Public Works explains sewage disaster

By Jennifer Emert - bio | email

ALBANY, GA (WALB) –  There is new information on that problem that filled two northwest Albany homes with raw sewage, and a warning from Public Works that without your help, it could happen again.

As city workers worked to clear a blocked sewer line, a second blockage they weren't aware of, backed up into the homes. They say through February their calls for blockages will increase 25 percent because of what people are dumping and flushing into the system.

Albany Public Works gets about 3,000 calls a year for help with sewage problems. Often, they trace the problems back to grease. Grease dumped down a sink can quickly reduce the capacity of a pipe like this to one that is actually carrying the flow of a pipe this size.

Powell's "There's sewage throughout the house, where you don't see black sewage there's water,"

How does a mess like this happen? In the case on Forest Glen, public works crews successfully cleared a blockage between two points along Murray Hill.

"It creates a surge and the surge most of the time goes out through the line," said Phil Roberson of Albany Public Works.

In this case it, hit another blockage past the Powell and Freeneys that crews didn't see, sending the mess to the lowest point, their homes.

"It backed up through the line and it looks like, we're still investigating it, but it looks like that's what caused it to come up through the lines," said Roberson.

 "Like a fountain, Mt. VVesuvius" said Fred Freeney.

What causes the blockage, public works says often times it's what put down the kitchen sink.

"A combination of grease, because a lot of folks cook and then unfortunately putting stuff right down the drain, and not realizing what it does to the system, when it coagulates and becomes a solid, then it makes that 8 inch diameter pipe, a two inch diameter pipe," Roberson said.

This time of year it's compounded by the holidays and additional guests using the system.
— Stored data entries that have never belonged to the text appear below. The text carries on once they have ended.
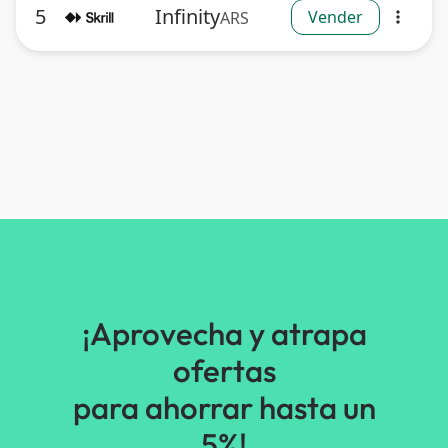
5
Infinity
Vender
ARS
more_vert
¡Aprovecha y atrapa
ofertas
para ahorrar hasta un
5%!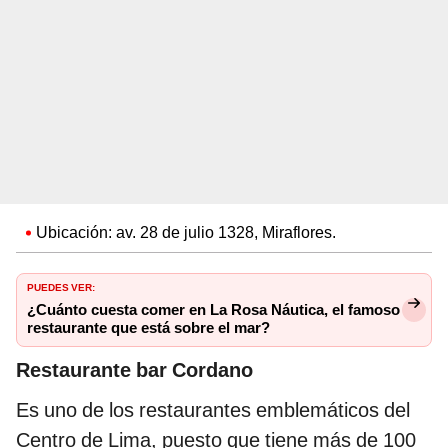
Ubicación: av. 28 de julio 1328, Miraflores.
PUEDES VER:
¿Cuánto cuesta comer en La Rosa Náutica, el famoso
restaurante que está sobre el mar?
Restaurante bar Cordano
Es uno de los restaurantes emblemáticos del
Centro de Lima, puesto que tiene más de 100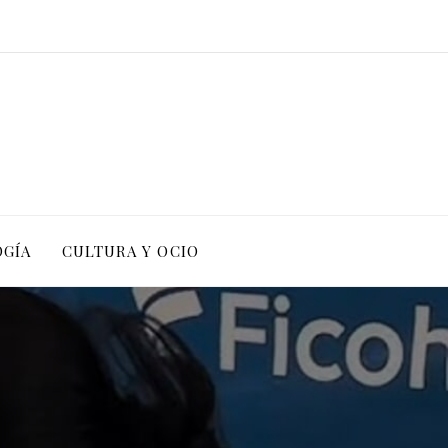
OGÍA
CULTURA Y OCIO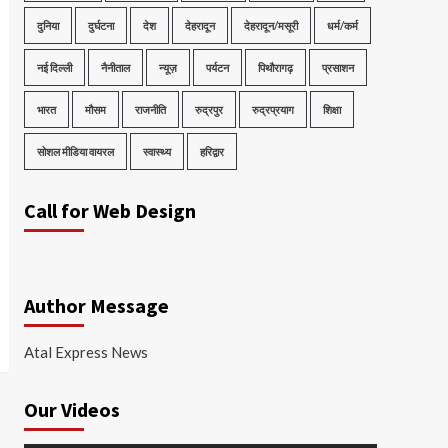
दुनिया
दुर्घटना
देश
देहरादून
देहरादून/मसूरी
धर्म/कर्म
नई दिल्ली
नैनीताल
न्यूज़
पर्यटन
पिथौरागढ़
प्रसाशन
भारत
मौसम
राजनीति
रुद्रपुर
रुद्रप्रयाग
शिक्षा
सोशल मीडिया वायरल
स्वास्थ्य
हरिद्वार
Call for Web Design
Author Message
Atal Express News
Our Videos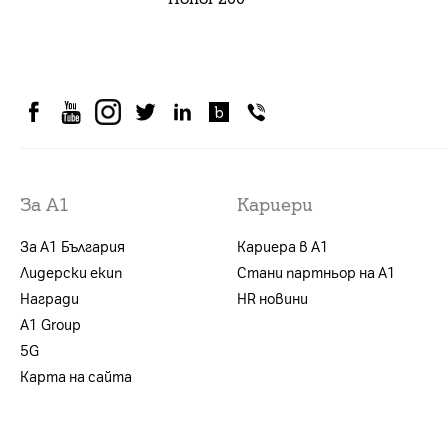
За А1
Кариери
За А1 България
Кариера в А1
Лидерски екип
Стани партньор на А1
Награди
HR новини
А1 Group
5G
Карта на сайта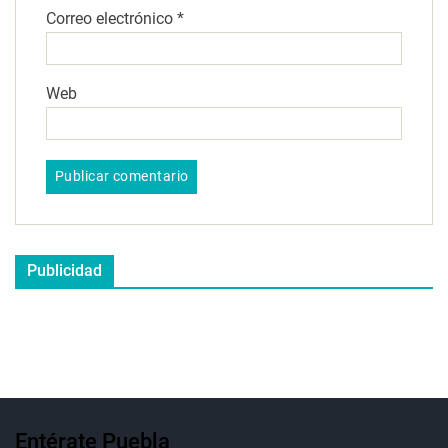
Correo electrónico
*
Web
Publicidad
Entérate Puebla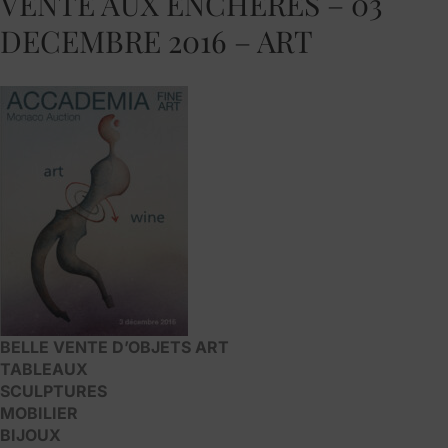
VENTE AUX ENCHERES – 03
DECEMBRE 2016 – ART
BELLE VENTE D’OBJETS ART
TABLEAUX
SCULPTURES
MOBILIER
BIJOUX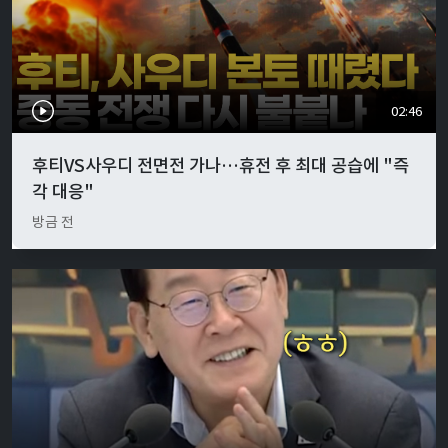
02:46
후티VS사우디 전면전 가나…휴전 후 최대 공습에 "즉
각 대응"
방금 전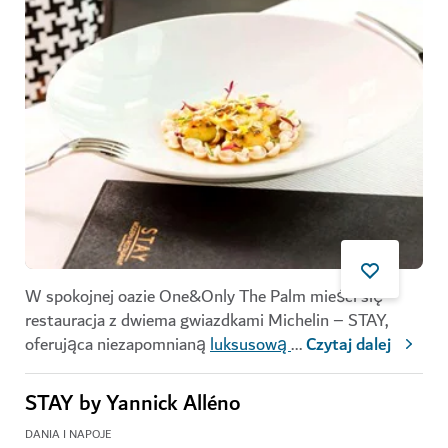
W spokojnej oazie One&Only The Palm mieści się
restauracja z dwiema gwiazdkami Michelin – STAY,
oferująca niezapomnianą
luksusową
...
Czytaj dalej
STAY by Yannick Alléno
DANIA I NAPOJE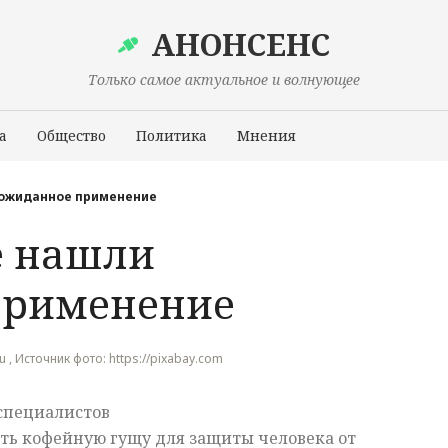
АНОНСЕНС
Только самое актуальное и волнующее
а
Общество
Политика
Мнения
Происшествия
еожиданное применение
е нашли
применение
ru , Источник фото: https://pixabay.com
специалистов
ть кофейную гущу для защиты человека от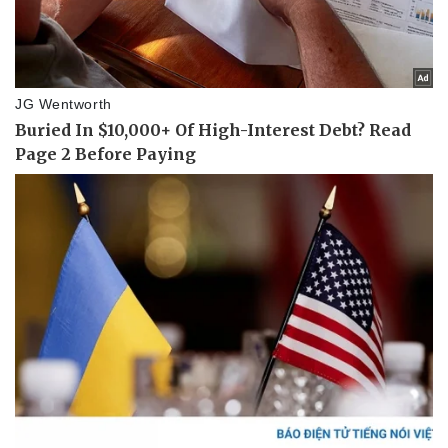
Thể thao
Ô tô - Xe máy
Bóng đá
Ô tô
Lịch thi đấu bóng đá
Xe máy
Thế giới thể thao
Tư vấn
eSports
Hậu trường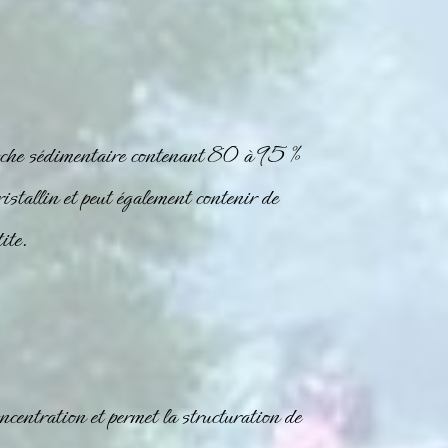
roche sédimentaire contenant 80 à 95 %
istallin et peut également contenir de
ite
.
centration et permet la structuration de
Two home owners, hope in the future others might think before they pour or flush.

"Some times you don't know you have a problem until you have a problem in a case like that we really don't have a history in this particular part of the basin with backups." 

Neighbors tell me this isn't the first time they've had trouble in this area, they made previous complaints about sewage in their yards and porches. Public Works will take a closer look at the neighborhood and are at least considering back-flow valves for these two homes.

Public Works admits upgrades are needed to the city's sewer system and has a sales tax option on next years ballot that would generate money to replace some of the sewer lines that are more than 50 years old.